*** Fragmento de texto
La duda, el pensamiento crítico y el arte de preguntar
HERENCIAS, CONCIENCIA Y ESPERANZA
El automóvil del alma
*La soledad del camino consciente y el no pertenecer como acto de fidelidad**
El mal como ausencia de amor: una ética de la responsabilidad
Desde hace años he llegado a una convicción que suele incomodar:
el bien y el mal no existen como entidades opuestas y equivalentes.
No son dos fuerzas enfrentadas en un tablero cósmico.
Para mí, solo existe el amor y su ausencia.
Aquello que llamamos bien es todo lo que brota del amor:
la justicia, la compasión, la dignidad, la paz, el equilibrio, el carácter.
Aquello que llamamos mal no es una sustancia ni una esencia,
sino un vacío, una desconexión, una ausencia de amor.
Esta visión no busca justificar el daño.
Busca comprender su raíz.
Porque el daño es real.
Las heridas existen.
El sufrimiento no es una abstracción.
Pero comprender el origen del daño no lo anula:
lo vuelve más profundamente responsable.
Comprender no es excusar
Existe una confusión frecuente:
creer que comprender a quien daña equivale a absolverlo.
No es así.
Comprender es ampliar la mirada sin renunciar a la responsabilidad.
******
*** Información
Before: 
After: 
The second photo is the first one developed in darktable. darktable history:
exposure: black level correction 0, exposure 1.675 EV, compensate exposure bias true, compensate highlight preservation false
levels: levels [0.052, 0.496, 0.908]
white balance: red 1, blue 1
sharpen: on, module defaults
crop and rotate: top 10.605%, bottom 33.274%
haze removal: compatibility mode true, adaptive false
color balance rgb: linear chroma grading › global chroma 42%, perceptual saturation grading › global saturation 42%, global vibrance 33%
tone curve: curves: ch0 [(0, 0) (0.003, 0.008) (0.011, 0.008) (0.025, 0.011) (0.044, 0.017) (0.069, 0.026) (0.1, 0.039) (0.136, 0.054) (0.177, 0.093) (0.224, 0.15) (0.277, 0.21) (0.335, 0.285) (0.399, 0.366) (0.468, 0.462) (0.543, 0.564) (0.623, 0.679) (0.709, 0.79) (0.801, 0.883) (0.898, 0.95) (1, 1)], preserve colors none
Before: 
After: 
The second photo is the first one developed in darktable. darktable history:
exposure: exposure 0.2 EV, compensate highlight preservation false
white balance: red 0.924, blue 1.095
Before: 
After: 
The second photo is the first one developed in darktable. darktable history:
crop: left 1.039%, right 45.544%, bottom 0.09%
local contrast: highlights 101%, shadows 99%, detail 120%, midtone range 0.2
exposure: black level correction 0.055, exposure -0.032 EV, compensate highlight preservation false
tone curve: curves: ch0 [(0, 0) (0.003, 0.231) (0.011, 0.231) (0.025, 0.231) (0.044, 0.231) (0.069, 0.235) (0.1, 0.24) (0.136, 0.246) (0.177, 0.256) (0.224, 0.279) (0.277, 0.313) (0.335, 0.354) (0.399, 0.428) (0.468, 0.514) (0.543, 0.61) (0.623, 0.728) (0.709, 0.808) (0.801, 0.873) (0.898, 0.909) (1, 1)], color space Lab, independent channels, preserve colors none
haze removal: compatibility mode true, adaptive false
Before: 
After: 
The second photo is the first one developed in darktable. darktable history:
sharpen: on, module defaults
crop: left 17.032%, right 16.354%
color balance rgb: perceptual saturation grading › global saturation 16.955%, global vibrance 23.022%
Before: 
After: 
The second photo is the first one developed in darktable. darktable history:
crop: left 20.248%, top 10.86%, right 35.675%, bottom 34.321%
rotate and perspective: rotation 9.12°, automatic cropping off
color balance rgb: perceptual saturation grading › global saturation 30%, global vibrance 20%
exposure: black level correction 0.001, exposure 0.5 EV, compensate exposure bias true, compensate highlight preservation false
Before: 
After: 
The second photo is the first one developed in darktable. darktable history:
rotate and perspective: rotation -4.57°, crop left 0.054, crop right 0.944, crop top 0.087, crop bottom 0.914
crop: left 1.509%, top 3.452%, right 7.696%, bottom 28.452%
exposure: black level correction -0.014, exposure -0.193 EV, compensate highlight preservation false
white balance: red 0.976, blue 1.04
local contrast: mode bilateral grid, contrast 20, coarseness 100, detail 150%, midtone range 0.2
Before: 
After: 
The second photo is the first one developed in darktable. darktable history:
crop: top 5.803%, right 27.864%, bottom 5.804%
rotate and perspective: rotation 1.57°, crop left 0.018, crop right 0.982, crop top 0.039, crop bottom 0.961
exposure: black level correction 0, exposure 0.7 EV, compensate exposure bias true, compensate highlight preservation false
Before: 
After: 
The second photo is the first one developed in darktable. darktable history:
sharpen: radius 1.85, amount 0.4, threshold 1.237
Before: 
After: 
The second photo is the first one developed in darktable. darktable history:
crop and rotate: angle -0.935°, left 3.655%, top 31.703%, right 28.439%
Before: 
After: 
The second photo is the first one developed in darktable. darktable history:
******
**Tarea**
Por favor, transcribe del fragmento sobre el mal como ausencia de amor todo lo que va desde "Esta visión no" hasta "a la responsabilidad.".

**Respuesta**
Esta visión no busca justificar el daño.
Busca comprender su raíz.
Porque el daño es real.
Las heridas existen.
El sufrimiento no es una abstracción.
Pero comprender el origen del daño no lo anula:
lo vuelve más profundamente responsable.
Comprender no es excusar
Existe una confusión frecuente:
creer que comprender a quien daña equivale a absolverlo.
No es así.
Comprender es ampliar la mirada sin renunciar a la responsabilidad.